§ **Task to carry out**
Where a line in the records below includes "Öffnung", pull that line out.

Transcribed page contents:
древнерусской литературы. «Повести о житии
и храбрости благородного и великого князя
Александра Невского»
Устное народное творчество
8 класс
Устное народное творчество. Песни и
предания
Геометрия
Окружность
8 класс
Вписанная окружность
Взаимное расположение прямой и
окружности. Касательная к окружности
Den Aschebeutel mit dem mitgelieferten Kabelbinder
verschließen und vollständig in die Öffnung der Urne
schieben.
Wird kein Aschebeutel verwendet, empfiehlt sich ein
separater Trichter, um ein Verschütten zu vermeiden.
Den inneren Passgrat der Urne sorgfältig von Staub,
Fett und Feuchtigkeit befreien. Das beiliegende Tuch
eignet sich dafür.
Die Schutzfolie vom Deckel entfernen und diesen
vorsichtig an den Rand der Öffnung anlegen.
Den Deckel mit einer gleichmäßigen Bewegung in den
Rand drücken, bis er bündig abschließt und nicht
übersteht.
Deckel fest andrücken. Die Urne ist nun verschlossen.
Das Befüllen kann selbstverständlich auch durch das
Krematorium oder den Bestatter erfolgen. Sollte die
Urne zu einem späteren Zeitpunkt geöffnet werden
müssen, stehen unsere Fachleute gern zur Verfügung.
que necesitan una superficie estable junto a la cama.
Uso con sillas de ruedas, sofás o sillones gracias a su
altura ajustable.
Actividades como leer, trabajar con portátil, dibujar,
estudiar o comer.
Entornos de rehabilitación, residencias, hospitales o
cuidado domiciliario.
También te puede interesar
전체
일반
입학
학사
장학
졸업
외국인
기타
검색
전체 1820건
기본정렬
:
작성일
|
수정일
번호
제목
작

§ **Answer to this exercise**
verschließen und vollständig in die Öffnung der Urne
vorsichtig an den Rand der Öffnung anlegen.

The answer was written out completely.